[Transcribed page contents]

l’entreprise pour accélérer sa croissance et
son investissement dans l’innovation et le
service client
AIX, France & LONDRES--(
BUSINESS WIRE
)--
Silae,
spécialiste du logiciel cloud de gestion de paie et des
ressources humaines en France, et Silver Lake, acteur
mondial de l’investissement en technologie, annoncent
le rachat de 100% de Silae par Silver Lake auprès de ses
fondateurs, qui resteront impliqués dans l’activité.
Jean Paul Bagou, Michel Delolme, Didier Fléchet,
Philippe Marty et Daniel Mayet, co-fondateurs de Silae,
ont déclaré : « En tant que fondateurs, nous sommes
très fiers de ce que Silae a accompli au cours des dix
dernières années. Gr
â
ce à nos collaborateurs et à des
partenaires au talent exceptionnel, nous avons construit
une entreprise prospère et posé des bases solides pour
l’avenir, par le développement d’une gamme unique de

● What is expected:
Search the data for the word "pour" and copy each line where it appears.

● Written solution:
l’entreprise pour accélérer sa croissance et
une entreprise prospère et posé des bases solides pour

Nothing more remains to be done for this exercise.